MS16-023, billed as a “Security update for Internet Explorer” and issued on March 8, includes six “General distribution release (GDR) fixes”.

Five are innocuous as they address glitches like “Empty textarea loses its closing tag in Internet Explorer 11 after conversion from XML to HTML.”

But the last item on the list item 3146449, has the rather more interesting title “Updated Internet Explorer 11 capabilities to upgrade Windows 8.1 and Windows 7.”

A great many users just accept all Windows updates, so will never see item 3146449. Even if you are diligent enough to visit the page for MS16-023 you'll probably miss it, because it's far enough down the page that scrolling is required to see it.

Only once you visit 3146449's knowledge base page you'll find the following explanation for the patch:

This update adds functionality to Internet Explorer 11 on some computers that lets users learn about Windows 10 or start an upgrade to Windows 10.
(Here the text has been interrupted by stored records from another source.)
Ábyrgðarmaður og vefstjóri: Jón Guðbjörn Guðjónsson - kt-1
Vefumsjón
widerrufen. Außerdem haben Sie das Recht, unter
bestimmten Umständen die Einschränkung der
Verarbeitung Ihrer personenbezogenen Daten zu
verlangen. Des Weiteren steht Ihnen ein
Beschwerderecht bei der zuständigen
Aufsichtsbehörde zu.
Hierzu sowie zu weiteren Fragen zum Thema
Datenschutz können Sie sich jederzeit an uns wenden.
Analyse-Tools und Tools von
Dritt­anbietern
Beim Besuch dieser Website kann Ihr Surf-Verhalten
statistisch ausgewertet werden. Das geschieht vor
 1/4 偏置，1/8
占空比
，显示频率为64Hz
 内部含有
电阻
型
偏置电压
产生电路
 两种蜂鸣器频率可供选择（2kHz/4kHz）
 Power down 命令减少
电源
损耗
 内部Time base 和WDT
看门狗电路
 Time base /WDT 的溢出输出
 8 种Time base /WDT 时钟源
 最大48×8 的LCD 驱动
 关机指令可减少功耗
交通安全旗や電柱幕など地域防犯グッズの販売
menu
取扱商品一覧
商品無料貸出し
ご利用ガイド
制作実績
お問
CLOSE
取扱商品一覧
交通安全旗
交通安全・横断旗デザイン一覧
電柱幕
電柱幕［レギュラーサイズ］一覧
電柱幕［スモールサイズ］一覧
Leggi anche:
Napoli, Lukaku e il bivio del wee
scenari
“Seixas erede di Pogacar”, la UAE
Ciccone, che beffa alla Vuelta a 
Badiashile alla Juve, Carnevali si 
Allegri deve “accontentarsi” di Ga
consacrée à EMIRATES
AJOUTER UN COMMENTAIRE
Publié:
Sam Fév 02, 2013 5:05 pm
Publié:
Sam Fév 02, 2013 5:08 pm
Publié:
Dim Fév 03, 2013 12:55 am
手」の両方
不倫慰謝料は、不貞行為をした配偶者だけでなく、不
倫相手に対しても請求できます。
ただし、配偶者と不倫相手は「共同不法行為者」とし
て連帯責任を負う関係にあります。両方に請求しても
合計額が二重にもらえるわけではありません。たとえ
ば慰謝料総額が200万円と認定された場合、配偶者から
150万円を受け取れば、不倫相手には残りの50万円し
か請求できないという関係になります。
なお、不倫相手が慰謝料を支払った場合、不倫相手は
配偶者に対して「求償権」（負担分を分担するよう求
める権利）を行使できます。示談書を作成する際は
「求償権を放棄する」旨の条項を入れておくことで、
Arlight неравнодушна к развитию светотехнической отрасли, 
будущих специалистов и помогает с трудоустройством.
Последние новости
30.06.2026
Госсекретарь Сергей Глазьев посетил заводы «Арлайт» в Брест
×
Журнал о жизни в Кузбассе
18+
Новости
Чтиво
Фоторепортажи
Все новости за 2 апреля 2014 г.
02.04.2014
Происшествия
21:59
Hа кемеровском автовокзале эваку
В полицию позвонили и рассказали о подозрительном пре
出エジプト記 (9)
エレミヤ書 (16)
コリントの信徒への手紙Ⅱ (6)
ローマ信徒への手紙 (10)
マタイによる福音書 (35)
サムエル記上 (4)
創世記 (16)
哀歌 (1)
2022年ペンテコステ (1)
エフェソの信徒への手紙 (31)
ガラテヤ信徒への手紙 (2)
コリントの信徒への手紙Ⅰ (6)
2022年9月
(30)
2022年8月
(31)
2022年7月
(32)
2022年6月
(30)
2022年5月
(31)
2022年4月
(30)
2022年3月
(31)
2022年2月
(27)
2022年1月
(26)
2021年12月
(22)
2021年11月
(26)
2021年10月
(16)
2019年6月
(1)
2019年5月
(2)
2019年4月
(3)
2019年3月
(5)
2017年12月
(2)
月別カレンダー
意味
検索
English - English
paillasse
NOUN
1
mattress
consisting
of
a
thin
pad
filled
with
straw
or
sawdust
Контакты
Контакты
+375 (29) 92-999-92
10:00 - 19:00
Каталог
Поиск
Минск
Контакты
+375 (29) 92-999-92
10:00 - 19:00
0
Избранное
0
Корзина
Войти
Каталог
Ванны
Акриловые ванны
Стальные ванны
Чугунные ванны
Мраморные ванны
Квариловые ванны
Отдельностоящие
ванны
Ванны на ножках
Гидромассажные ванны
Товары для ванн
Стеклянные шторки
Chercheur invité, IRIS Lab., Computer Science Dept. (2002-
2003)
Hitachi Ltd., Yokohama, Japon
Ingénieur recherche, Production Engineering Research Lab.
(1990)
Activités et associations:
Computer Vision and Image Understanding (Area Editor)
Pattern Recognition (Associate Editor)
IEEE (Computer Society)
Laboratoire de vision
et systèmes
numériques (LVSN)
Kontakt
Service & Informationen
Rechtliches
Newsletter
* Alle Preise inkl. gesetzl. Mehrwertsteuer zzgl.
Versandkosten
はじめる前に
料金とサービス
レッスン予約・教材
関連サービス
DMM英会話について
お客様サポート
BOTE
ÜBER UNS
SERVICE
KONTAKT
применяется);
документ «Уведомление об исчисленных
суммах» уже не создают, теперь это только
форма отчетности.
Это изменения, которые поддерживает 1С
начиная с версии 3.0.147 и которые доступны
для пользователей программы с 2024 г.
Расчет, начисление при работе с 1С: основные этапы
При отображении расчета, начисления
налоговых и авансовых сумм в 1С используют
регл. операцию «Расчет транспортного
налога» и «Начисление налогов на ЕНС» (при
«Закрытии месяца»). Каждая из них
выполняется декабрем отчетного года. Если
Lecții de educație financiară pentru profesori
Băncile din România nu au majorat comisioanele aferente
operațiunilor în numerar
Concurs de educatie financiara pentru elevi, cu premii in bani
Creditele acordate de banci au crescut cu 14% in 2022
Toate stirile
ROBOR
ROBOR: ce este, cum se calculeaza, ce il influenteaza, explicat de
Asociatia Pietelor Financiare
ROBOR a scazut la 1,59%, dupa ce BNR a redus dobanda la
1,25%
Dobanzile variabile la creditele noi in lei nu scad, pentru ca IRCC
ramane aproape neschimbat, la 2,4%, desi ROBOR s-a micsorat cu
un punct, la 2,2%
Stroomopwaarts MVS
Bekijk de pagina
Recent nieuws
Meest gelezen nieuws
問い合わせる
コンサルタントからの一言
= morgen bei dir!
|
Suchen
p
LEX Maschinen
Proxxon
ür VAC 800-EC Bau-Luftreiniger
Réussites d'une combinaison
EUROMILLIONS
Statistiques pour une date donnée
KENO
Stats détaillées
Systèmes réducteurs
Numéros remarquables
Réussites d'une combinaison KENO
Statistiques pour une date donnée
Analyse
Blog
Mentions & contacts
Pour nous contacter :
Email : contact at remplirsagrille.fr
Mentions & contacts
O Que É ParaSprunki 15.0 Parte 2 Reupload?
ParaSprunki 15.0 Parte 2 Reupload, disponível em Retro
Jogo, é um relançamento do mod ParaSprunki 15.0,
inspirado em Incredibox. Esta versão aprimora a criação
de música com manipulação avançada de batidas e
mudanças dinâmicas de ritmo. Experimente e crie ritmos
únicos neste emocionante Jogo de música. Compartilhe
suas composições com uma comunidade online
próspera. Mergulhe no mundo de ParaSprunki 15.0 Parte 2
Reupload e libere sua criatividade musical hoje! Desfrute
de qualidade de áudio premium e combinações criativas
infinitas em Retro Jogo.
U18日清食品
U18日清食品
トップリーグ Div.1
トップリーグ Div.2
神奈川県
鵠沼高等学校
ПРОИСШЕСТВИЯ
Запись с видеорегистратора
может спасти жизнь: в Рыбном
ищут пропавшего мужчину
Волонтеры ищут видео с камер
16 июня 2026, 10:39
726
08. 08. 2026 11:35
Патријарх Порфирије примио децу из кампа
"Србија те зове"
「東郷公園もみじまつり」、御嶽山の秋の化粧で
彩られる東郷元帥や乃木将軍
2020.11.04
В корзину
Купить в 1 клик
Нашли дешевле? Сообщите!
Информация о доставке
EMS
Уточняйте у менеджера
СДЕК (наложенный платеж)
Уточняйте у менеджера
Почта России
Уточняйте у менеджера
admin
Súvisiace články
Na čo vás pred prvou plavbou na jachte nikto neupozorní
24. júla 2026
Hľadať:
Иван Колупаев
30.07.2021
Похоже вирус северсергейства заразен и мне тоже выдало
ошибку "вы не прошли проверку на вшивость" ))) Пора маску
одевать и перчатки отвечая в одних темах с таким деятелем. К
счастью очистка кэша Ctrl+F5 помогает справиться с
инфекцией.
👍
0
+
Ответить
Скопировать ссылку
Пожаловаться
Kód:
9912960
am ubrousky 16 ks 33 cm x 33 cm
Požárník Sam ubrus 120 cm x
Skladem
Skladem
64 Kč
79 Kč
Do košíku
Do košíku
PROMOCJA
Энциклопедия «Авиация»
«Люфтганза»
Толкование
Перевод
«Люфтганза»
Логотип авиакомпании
We've no idea what that means, so have asked Microsoft what that sentence means in an effort to understand the sentence and the purpose of item 3146449.

Some users report that the update adds ads to older versions of Windows. Those ads include a button to initiate a Windows 10 upgrade.

Windows 10 is growing nicely, gaining one per cent of global market share in February alone. Microsoft's made no secret of its ambitions to quickly kill off Windows 8.x and its predecessors.